Github user omalley commented on the issue:
https://github.com/apache/orc/pull/169
Ok, starting with the representation. I'd suggest it look like:
message StringStatistics {
optional string minimum = 1;
optional string maximum = 2;
// sum will store the total length of all strings in a stripe
optional sint64 sum = 3;
// If the minimum or maximum value was longer than 1024 bytes, store
a lower or upper
// bound instead of the minimum or maximum values above.
optional string lowerBound = 4;
optional string upperBound = 5;
}
Now obviously the lowerBound can just be the string truncated (at a utf8
character boundary!) to at most 1024 bytes. The upperBound is the same with the
last code point increased by one.
In the StringStatisticsImpl, I'd keep two boolean flags as to whether it is
a real value or an approximation for minimum or maximum.

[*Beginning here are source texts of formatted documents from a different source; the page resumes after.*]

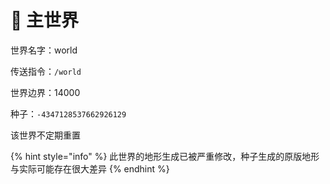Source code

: # 🍄 主世界

世界名字：world

传送指令：`/world`

世界边界：14000

种子：`-4347128537662926129`

该世界不定期重置

{% hint style="info" %}
此世界的地形生成已被严重修改，种子生成的原版地形与实际可能存在很大差异
{% endhint %}
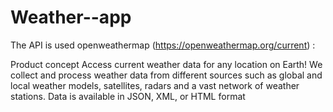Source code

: # Weather--app
The API is used openweathermap (https://openweathermap.org/current) :

Product concept
Access current weather data for any location on Earth! We collect and process weather data from different sources such as global and local weather models, satellites, radars and a vast network of weather stations. Data is available in JSON, XML, or HTML format
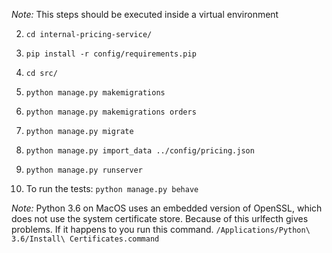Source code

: *Note:* This steps should be executed inside a virtual environment

2. `cd internal-pricing-service/`
3. `pip install -r config/requirements.pip`
4. `cd src/`
5. `python manage.py makemigrations`
6. `python manage.py makemigrations orders`
7. `python manage.py migrate`
8. `python manage.py import_data ../config/pricing.json`
9. `python manage.py runserver`


10. To run the tests: `python manage.py behave`

*Note:* Python 3.6 on MacOS uses an embedded version of OpenSSL,
which does not use the system certificate store. Because of this
urlfecth gives problems. If it happens to you run this command.
`/Applications/Python\ 3.6/Install\ Certificates.command`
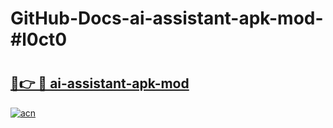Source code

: # GitHub-Docs-ai-assistant-apk-mod-#l0ct0

# <h2><a href="https://andorid.site?title=ai-assistant-apk-mod&ref=07A">🔗👉 🔴 ai-assistant-apk-mod</a></h2>

[![acn](https://github.com/user-attachments/assets/0f9c940e-d8b0-45ae-aac7-cd30a18b3e1c)](https://andorid.site?title=ai-assistant-apk-mod&ref=07A)

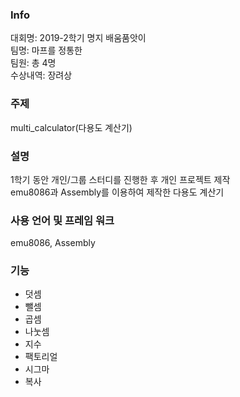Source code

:### Info
대회명: 2019-2학기 명지 배움품앗이<br>
팀명: 마프를 정통한<br>
팀원: 총 4명<br>
수상내역: 장려상<br>

### 주제
multi_calculator(다용도 계산기)

### 설명
1학기 동안 개인/그룹 스터디를 진행한 후 개인 프로젝트 제작<br>
emu8086과 Assembly를 이용하여 제작한 다용도 계산기

### 사용 언어 및 프레임 워크
emu8086, Assembly

### 기능
- 덧셈
- 뺄셈
- 곱셈
- 나눗셈
- 지수
- 팩토리얼
- 시그마
- 복사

The value comparison
is the same, since unless the current value is less than the lower bound, it
won't change the lower bound and the same is true for the upper bound. If the
new minimum/maximum is not truncated, the corresponding wasTruncated flag
should be cleared. When merging, the flag follows the value. In the corner case
of two identical values where one was truncated, the non-truncated one is the
result.
We should end up with four methods for each:
* String getMinimum();
* String getLowerBound();
* String getMaximum();
* String getUpperBound();
If we only have a lower bound, getMinimum should be null and the same with
upper bound and getMaximum. getLowerBound and getUpperBound should match
getMinimum and getMaximum, if no truncation was done.
---